* Task objective
Output every line of the data below verbatim, changing nothing.

--- start ---

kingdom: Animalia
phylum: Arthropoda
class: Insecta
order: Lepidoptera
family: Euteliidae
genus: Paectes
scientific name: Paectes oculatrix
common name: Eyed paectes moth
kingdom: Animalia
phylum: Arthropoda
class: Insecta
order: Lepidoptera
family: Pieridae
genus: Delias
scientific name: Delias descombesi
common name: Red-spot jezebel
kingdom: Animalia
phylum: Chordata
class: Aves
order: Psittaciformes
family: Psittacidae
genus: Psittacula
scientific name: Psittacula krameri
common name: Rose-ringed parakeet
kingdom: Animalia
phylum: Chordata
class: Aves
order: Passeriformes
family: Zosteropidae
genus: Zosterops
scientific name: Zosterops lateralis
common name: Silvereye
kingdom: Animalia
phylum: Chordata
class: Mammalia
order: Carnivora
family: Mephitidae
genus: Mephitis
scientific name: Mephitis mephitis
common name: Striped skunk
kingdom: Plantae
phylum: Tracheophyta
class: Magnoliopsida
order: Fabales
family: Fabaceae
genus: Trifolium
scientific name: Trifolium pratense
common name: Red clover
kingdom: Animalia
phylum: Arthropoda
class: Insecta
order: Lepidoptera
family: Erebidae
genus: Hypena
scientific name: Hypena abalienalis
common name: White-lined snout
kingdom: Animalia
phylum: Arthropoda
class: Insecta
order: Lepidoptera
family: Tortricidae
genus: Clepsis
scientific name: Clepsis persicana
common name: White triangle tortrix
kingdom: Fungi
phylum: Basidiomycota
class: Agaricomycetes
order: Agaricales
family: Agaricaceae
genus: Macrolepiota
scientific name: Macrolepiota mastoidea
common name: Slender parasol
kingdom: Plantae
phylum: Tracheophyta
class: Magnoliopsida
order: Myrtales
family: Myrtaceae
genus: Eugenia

--- end ---

* Reply
kingdom: Animalia
phylum: Arthropoda
class: Insecta
order: Lepidoptera
family: Euteliidae
genus: Paectes
scientific name: Paectes oculatrix
common name: Eyed paectes moth
kingdom: Animalia
phylum: Arthropoda
class: Insecta
order: Lepidoptera
family: Pieridae
genus: Delias
scientific name: Delias descombesi
common name: Red-spot jezebel
kingdom: Animalia
phylum: Chordata
class: Aves
order: Psittaciformes
family: Psittacidae
genus: Psittacula
scientific name: Psittacula krameri
common name: Rose-ringed parakeet
kingdom: Animalia
phylum: Chordata
class: Aves
order: Passeriformes
family: Zosteropidae
genus: Zosterops
scientific name: Zosterops lateralis
common name: Silvereye
kingdom: Animalia
phylum: Chordata
class: Mammalia
order: Carnivora
family: Mephitidae
genus: Mephitis
scientific name: Mephitis mephitis
common name: Striped skunk
kingdom: Plantae
phylum: Tracheophyta
class: Magnoliopsida
order: Fabales
family: Fabaceae
genus: Trifolium
scientific name: Trifolium pratense
common name: Red clover
kingdom: Animalia
phylum: Arthropoda
class: Insecta
order: Lepidoptera
family: Erebidae
genus: Hypena
scientific name: Hypena abalienalis
common name: White-lined snout
kingdom: Animalia
phylum: Arthropoda
class: Insecta
order: Lepidoptera
family: Tortricidae
genus: Clepsis
scientific name: Clepsis persicana
common name: White triangle tortrix
kingdom: Fungi
phylum: Basidiomycota
class: Agaricomycetes
order: Agaricales
family: Agaricaceae
genus: Macrolepiota
scientific name: Macrolepiota mastoidea
common name: Slender parasol
kingdom: Plantae
phylum: Tracheophyta
class: Magnoliopsida
order: Myrtales
family: Myrtaceae
genus: Eugenia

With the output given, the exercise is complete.